Silicon transcriptionally regulates sulfur and ABA metabolism and delays leaf senescence in barley under combined sulfur deficiency and osmotic stress

Abstract

Several studies have revealed that both sulfur (S) and silicon (Si) nutrition play a pivotal role in alleviating drought stress tolerance in plants. Additionally, Si application has also been reported to mitigate plant nutrient deficiency. However, to date there is no report that evaluates the performance and relevance of Si nutrition under S deficiency. In the present study, we explored the role of supplemental Si on S metabolism under combined S deficiency and osmotic stress. Barley plants were simultaneously subjected to polyethylene glycol (PEG)-induced osmotic stress under low or high S supply and Si nutrition. The results showed that Si supply regulated S and ABA metabolism at the transcriptional level under combined S deficiency and osmotic stress. The induction of the genes involved in S metabolism further contributed to the balance of redox potential by lowering the GSSG/GSH ratio and reducing H2O2 level in shoots. The transcriptional regulation of the genes involved in ABA biosynthesis and degradation pathways by Si reduced the level of shoot ABA under combined stress.

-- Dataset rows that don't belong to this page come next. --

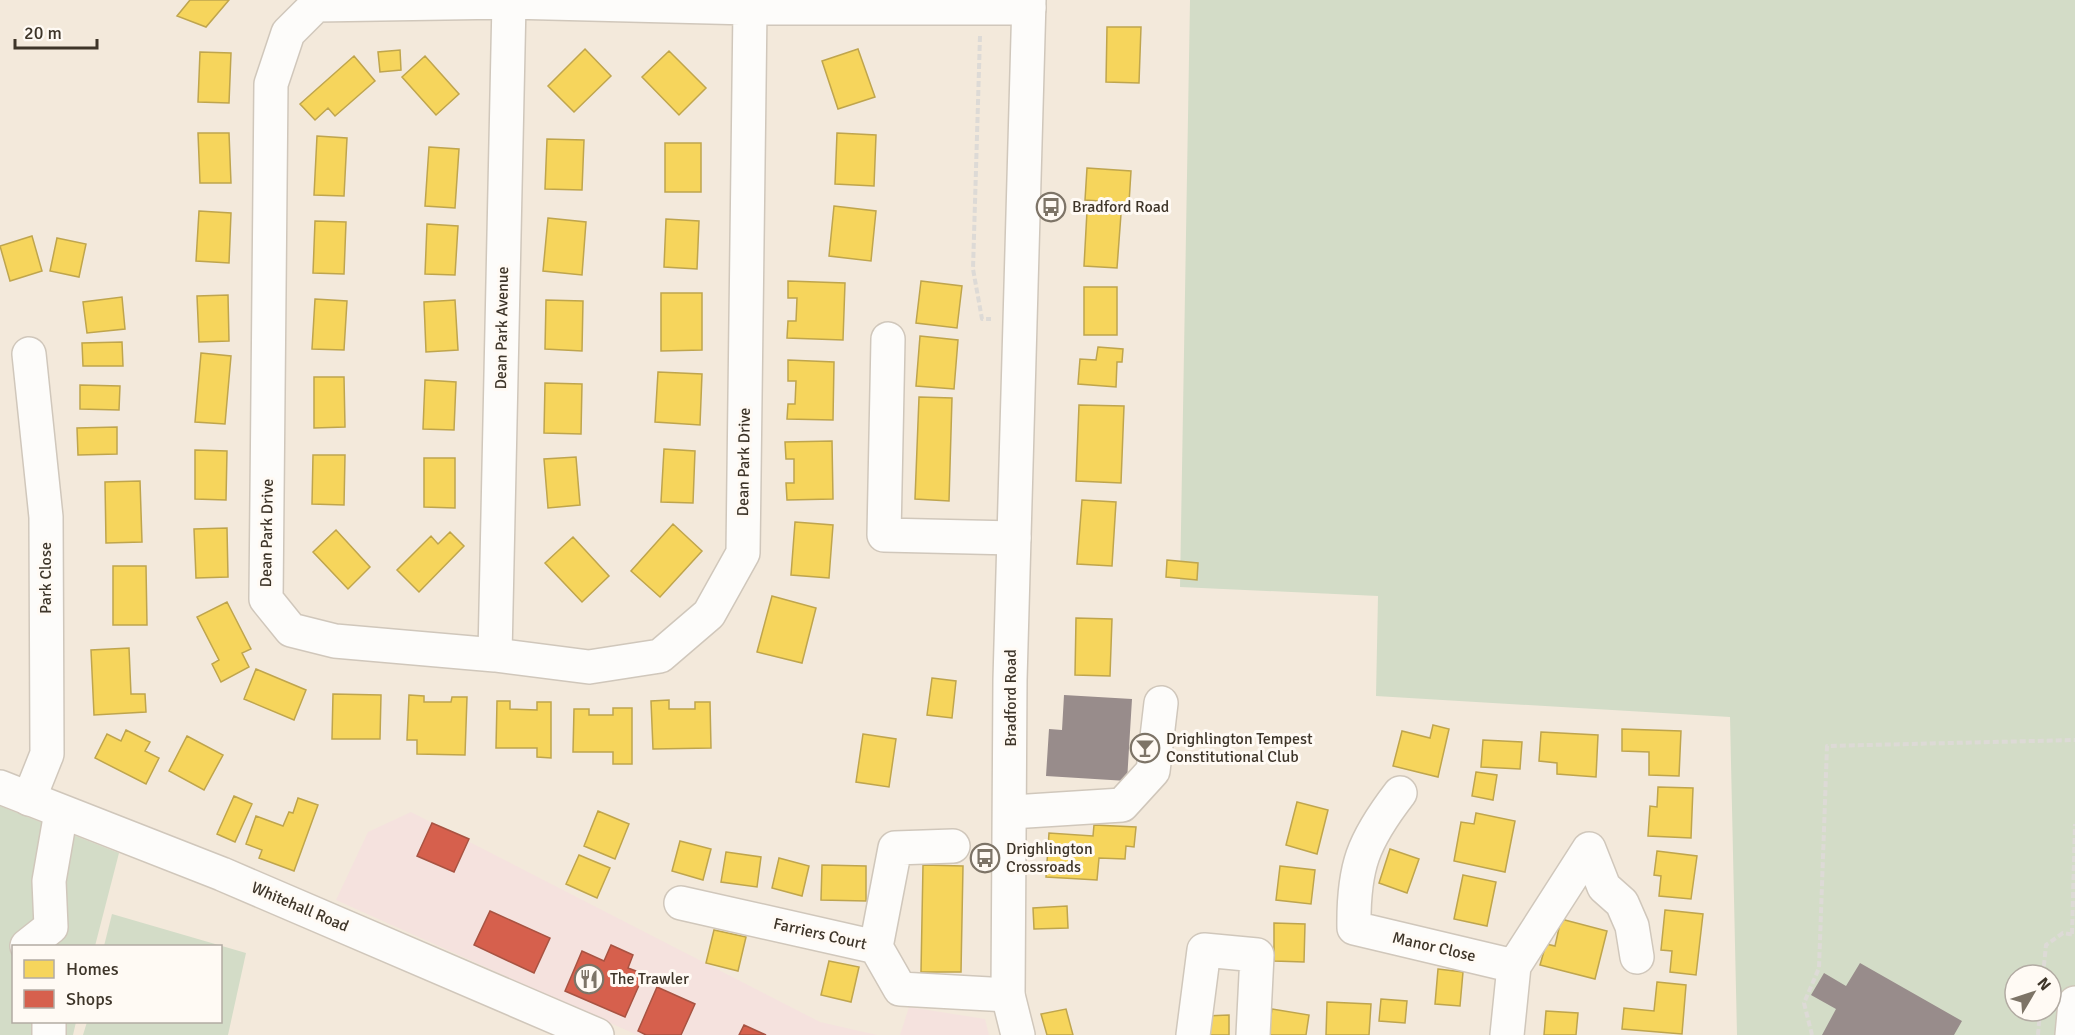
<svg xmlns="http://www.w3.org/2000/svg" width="2075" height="1035" font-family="Signika,sans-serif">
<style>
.commercial{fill:#f5e2de}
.green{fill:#d3dcc7;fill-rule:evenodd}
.homes{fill:#f6d55c;stroke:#bfa54d;stroke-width:1.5}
.shops{fill:#d6604d;stroke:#a85342;stroke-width:1.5}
.building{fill:#988c8b}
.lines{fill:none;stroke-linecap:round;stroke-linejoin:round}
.minor-casing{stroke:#d0c7bb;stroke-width:36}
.major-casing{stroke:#d0c7bb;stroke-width:36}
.path{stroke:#dddad6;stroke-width:4;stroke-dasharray:6 3;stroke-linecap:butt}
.minor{stroke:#fdfcfa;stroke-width:33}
.major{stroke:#fdfcfa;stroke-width:33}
.labels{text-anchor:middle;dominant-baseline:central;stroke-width:6;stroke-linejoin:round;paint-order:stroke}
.poi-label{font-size:16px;fill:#3e3529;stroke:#fffaf4;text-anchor:start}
.street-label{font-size:16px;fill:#3e3529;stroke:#fffaf4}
</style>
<rect width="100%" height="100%" fill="#f3e9db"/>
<path class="commercial" d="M 411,812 L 820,1022 L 877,1035 L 637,1035 L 336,900 L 368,832 Z
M 909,1007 L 985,1019 L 989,1035 L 900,1035 Z"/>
<path class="green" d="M 1190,0 L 2075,0 L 2075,1003 L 2072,1035 L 1737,1035 L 1730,717 L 1376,696 L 1378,596 L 1180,587 ZM 2015,975 L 2051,975 L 2051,1011 L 2015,1011 Z
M 0,806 L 119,853 L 95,946 L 14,946 L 14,1022 L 76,1022 L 73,1035 L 0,1035 Z
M 112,914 L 246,953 L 228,1035 L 83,1035 L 87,1022 L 220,1022 L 220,946 L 104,946 Z"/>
<path class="homes" d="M 190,0 L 229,0 L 206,27 L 177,16 Z
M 1107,27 L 1141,27 L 1139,83 L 1106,82 Z
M 585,49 L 611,76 L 574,112 L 548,86 Z
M 858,49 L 875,97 L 838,109 L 822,61 Z
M 400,50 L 401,70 L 380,72 L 378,52 Z
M 669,51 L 706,88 L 679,115 L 642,77 Z
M 200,52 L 231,53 L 229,103 L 198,102 Z
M 354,56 L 375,81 L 335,116 L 328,108 L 315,120 L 300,104 Z
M 425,56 L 459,94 L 436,115 L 402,77 Z
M 198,133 L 229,133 L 231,183 L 200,183 Z
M 837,133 L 876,135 L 874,186 L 835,184 Z
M 317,136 L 347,138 L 344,196 L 314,195 Z
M 547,139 L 584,140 L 582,190 L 545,189 Z
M 665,143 L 701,143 L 701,192 L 665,192 Z
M 429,147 L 459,149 L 455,208 L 425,206 Z
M 1087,168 L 1131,171 L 1129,203 L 1085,200 Z
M 834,206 L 876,211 L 871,261 L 829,256 Z
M 199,211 L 231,213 L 229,263 L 196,261 Z
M 1087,211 L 1121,214 L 1117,268 L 1084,266 Z
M 548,218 L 586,222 L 582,275 L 543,271 Z
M 666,219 L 699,221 L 697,269 L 664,267 Z
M 315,221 L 346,222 L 344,274 L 313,273 Z
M 427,224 L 458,226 L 455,275 L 425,274 Z
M 32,236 L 42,271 L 10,281 L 0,246 Z
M 57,238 L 86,244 L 79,277 L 50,271 Z
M 788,281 L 845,283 L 843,340 L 787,338 L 788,321 L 796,321 L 797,298 L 788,298 Z
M 921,281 L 962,286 L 957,328 L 916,323 Z
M 1084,287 L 1117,287 L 1117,335 L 1084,335 Z
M 661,293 L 702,293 L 702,350 L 661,351 Z
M 228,295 L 229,341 L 199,342 L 197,296 Z
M 122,297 L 125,329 L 87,333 L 83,302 Z
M 315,299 L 347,301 L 344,350 L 312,349 Z
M 455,300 L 458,350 L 426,352 L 424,302 Z
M 546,300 L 583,301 L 582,351 L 545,349 Z
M 920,336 L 958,340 L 954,389 L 916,386 Z
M 122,342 L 123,366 L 83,366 L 82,343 Z
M 1098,347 L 1123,349 L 1122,362 L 1117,362 L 1116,387 L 1078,384 L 1080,359 L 1096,360 Z
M 201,353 L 231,356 L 225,424 L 195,422 Z
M 788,360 L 834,362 L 833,420 L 787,419 L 788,404 L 795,404 L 796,381 L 788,381 Z
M 658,372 L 702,374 L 700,425 L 655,422 Z
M 314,377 L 344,377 L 345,427 L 314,428 Z
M 425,380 L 456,382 L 454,430 L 423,429 Z
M 545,383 L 582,384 L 581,434 L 544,433 Z
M 80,385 L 120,386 L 119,410 L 80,409 Z
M 919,397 L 952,398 L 949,501 L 915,499 Z
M 1079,405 L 1124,406 L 1121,483 L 1076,481 Z
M 117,427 L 117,454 L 78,455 L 77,428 Z
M 832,441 L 833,499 L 787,500 L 786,483 L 794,483 L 794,459 L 786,459 L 785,442 Z
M 664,449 L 695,451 L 693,503 L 661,502 Z
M 195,450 L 227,451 L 226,500 L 195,499 Z
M 313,455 L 345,455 L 344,505 L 312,504 Z
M 576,457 L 580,505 L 548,508 L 544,459 Z
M 424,458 L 455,458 L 455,508 L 424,507 Z
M 140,481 L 142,542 L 106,543 L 105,482 Z
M 1082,500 L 1116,502 L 1112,566 L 1077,564 Z
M 795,522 L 833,525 L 829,578 L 791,575 Z
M 673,524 L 702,551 L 660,597 L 631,571 Z
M 227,528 L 228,577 L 196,578 L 194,529 Z
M 336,530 L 370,567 L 348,589 L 313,552 Z
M 450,532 L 464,546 L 419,592 L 397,570 L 431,536 L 438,544 Z
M 573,537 L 609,576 L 582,602 L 545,563 Z
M 1167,560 L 1198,563 L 1197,580 L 1166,577 Z
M 113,566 L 146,566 L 147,625 L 113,625 Z
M 772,596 L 816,608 L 802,663 L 757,652 Z
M 227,602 L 251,649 L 242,653 L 249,667 L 221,682 L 212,664 L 219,660 L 197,617 Z
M 1076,618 L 1112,619 L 1110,676 L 1075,675 Z
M 129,648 L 131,694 L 145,694 L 146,712 L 94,715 L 91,650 Z
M 256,669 L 306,690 L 294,720 L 244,699 Z
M 932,678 L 956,681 L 952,718 L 927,715 Z
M 333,694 L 381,695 L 380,739 L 332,739 Z
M 409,695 L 424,696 L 424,702 L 451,702 L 452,697 L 467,697 L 465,755 L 417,754 L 417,740 L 407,740 Z
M 669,700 L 669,709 L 695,709 L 695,702 L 710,702 L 711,748 L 653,749 L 651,701 Z
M 497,701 L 510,701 L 510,709 L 537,710 L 537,702 L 551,702 L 551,758 L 537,757 L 537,748 L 496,748 Z
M 613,708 L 632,708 L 632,764 L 613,764 L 613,752 L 573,752 L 574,709 L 589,709 L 589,715 L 613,715 Z
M 1433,725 L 1449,729 L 1438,777 L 1393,766 L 1402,731 L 1430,738 Z
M 1622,729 L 1681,731 L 1679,776 L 1649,775 L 1649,752 L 1622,751 Z
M 126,730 L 150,742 L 145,751 L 159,758 L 146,784 L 95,758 L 107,734 L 121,741 Z
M 1541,732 L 1598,735 L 1596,777 L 1557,774 L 1557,763 L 1539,761 Z
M 863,734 L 896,739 L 889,787 L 856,782 Z
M 187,736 L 223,755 L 204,790 L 169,771 Z
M 1483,740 L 1522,742 L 1520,769 L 1481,767 Z
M 1476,772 L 1497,775 L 1493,800 L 1472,796 Z
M 1658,787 L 1693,788 L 1691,838 L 1648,836 L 1650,806 L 1657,807 Z
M 234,796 L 252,804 L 235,842 L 217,834 Z
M 298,798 L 318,805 L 294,871 L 259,858 L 262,850 L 246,844 L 256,816 L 283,826 L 289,812 L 293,813 Z
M 1297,802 L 1328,810 L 1317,854 L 1286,845 Z
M 598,811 L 629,824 L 615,859 L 584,846 Z
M 1476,813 L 1515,821 L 1505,872 L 1454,861 L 1461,822 L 1474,824 Z
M 1094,825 L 1136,827 L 1134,847 L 1126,846 L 1125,859 L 1099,858 L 1097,880 L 1046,877 L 1049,833 L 1093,836 Z
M 680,841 L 711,849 L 703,880 L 672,871 Z
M 1390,849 L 1419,859 L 1407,893 L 1379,883 Z
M 1657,851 L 1697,856 L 1691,899 L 1659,896 L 1661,876 L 1654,875 Z
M 726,852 L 761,857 L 757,887 L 721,882 Z
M 579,855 L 610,868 L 597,898 L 566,884 Z
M 779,858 L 809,866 L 802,896 L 772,888 Z
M 822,865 L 866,866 L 866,901 L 821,900 Z
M 923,865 L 963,866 L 961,972 L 921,972 Z
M 1280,866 L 1315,870 L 1311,904 L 1276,900 Z
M 1463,875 L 1496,882 L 1487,926 L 1454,919 Z
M 1067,906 L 1068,928 L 1034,929 L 1033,908 Z
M 1665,910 L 1703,914 L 1696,975 L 1670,972 L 1672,951 L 1661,950 Z
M 1561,919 L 1607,931 L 1595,979 L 1540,965 L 1546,944 L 1555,946 Z
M 1274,923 L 1305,924 L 1304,962 L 1274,961 Z
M 714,930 L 746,937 L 738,971 L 706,963 Z
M 829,961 L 859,967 L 851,1002 L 821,995 Z
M 1438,969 L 1463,972 L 1460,1006 L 1435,1004 Z
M 1657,982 L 1686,985 L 1682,1034 L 1622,1029 L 1624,1008 L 1654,1011 Z
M 1381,999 L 1407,1001 L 1405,1023 L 1379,1021 Z
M 1327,1002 L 1371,1004 L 1369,1035 L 1326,1035 Z
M 1066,1009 L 1073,1035 L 1047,1035 L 1041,1014 Z
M 1272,1009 L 1309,1015 L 1306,1035 L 1268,1035 Z
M 1546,1011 L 1578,1013 L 1576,1035 L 1544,1035 Z
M 1229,1015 L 1229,1035 L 1206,1035 L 1205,1016 Z"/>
<path class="shops" d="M 432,823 L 469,839 L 454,872 L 417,856 Z
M 490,911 L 550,938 L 534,973 L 474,945 Z
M 611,945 L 633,955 L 628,968 L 644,974 L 625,1017 L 565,991 L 582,951 L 604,961 Z
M 657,987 L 695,1004 L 681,1035 L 646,1035 L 638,1031 Z
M 744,1025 L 766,1035 L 739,1035 Z"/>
<path class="building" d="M 1064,695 L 1132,699 L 1127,781 L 1046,776 L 1049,729 L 1062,730 Z
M 1860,963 L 1962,1021 L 1954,1035 L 1822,1035 L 1836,1009 L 1811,995 L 1824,973 L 1846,986 Z"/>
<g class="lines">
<g class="minor-casing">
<path id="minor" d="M 750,8 L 743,553 L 709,614 L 660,656 L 589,667 L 495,655 L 335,641 L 291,630 L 266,599 L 271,84 L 288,33 L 316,5 L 509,2 L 750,8 L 1029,8
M 888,339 L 884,535 L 1014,538
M 29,354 L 46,517 L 47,754 L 29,799
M 495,655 L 509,2
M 1400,793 C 1363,841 1353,867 1354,928 L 1514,966 L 1507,1035
M 1011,812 L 1122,805 L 1153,771 L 1161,703
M 1589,849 L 1604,887 L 1622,903 L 1632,926 L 1637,957
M 681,903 L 876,947 L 900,989 L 1008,995
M 27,946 L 51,927 L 49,881 L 61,812
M 876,947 L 895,848 L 953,846
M 1514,966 L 1589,849
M 49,1035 L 49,1022
M 1193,1035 L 1204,950 L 1257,955 L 1253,1035
M 2072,1035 L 2075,1003"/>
</g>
<g class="major-casing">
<path id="major" d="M 0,787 L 222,874 L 597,1035
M 1018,1035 L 1008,995 L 1010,680 L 1029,0"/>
</g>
<path class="path" d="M 980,36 L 973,269 L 982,319 L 991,319
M 2072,934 L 2075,824
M 2043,975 L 2046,945 L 2063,933 L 2075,935
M 1812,1035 L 1804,1003 L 1819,968 L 1827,746 L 2075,740
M 2038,1035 L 2040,1011"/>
<use href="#minor" class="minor"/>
<use href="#major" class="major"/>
</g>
<defs>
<g id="bus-ring" transform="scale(1.5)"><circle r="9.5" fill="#fffaf4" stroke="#7d7467" stroke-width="1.5"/><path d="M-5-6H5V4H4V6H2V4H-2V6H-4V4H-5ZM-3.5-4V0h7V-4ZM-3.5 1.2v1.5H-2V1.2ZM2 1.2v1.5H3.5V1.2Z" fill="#7d7467"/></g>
<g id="bar-ring" transform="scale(1.5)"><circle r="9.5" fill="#fffaf4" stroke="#7d7467" stroke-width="1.5"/><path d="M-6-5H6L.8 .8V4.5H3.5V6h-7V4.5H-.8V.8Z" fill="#7d7467"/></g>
<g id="restaurant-ring" transform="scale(1.5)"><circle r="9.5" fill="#fffaf4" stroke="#7d7467" stroke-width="1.5"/><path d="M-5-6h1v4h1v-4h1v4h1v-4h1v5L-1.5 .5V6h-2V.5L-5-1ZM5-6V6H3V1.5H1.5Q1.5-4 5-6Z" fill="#7d7467"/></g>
</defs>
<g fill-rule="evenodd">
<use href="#bus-ring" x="1051" y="207"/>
<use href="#bar-ring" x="1145" y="748"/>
<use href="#bus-ring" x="985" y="858"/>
<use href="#restaurant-ring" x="589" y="979"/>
</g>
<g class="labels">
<g class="poi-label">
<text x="1072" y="207">Bradford Road</text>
<text x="1166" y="739">Drighlington Tempest<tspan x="1166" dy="18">Constitutional Club</tspan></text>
<text x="1006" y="849">Drighlington<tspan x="1006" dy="18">Crossroads</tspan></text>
<text x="610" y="979">The Trawler</text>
</g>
<g class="street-label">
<text transform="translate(502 328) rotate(-89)">Dean Park Avenue</text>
<text transform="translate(744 462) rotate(-89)">Dean Park Drive</text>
<text transform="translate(267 533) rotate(-89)">Dean Park Drive</text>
<text transform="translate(46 578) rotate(-90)">Park Close</text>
<text transform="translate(1011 698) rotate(-90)">Bradford Road</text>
<text transform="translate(300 907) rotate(23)">Whitehall Road</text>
<text transform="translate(820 934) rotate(13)">Farriers Court</text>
<text transform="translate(1434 947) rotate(13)">Manor Close</text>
</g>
</g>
<rect x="12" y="945" width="210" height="78" fill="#fffaf4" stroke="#b2aba3" stroke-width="1.5"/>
<rect x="24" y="960" width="30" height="18" fill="#f6d55c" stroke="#b2aba3" stroke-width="1.5"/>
<text x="66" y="975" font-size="18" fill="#3e3529">Homes</text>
<rect x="24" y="990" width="30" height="18" fill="#d6604d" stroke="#b2aba3" stroke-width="1.5"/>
<text x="66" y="1005" font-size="18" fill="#3e3529">Shops</text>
<g transform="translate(2033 993) rotate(51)"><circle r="28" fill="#fffaf4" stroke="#b2aba3" stroke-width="1.5"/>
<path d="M0-4.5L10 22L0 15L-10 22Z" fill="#7d7467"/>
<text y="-9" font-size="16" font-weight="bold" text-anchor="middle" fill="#3e3529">N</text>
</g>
<path d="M15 39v9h82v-9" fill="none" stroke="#3e3529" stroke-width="3"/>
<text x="24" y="39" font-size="18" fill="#3e3529" stroke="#fffaf4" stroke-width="4.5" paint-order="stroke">20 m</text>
</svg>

Additionally, Si resulted in delayed leaf senescence under combined stresses by increasing chlorophyll levels, suppressing the expression of barley senescence gene HvS40, and reducing IAA levels. Therefore, shoots showed enhanced tolerance to osmotic stress under S deficiency as supported by higher sucrose concentrations, higher relative water content and higher shoot biomass. In roots under combined stress, Si induced the expression of the sulfur transporter HvST1;1 which resulted in a higher uptake of SO42− and NO3−. The higher root NO3- increased both glutamine and proline concentration. The higher sucrose in roots also increased root biomass, reflecting the tolerance of roots to osmotic stress. Our investigation reveals an important role of Si in transcriptionally regulating S and ABA metabolism under collective stress conditions manifested by S deficiency and osmotic stress.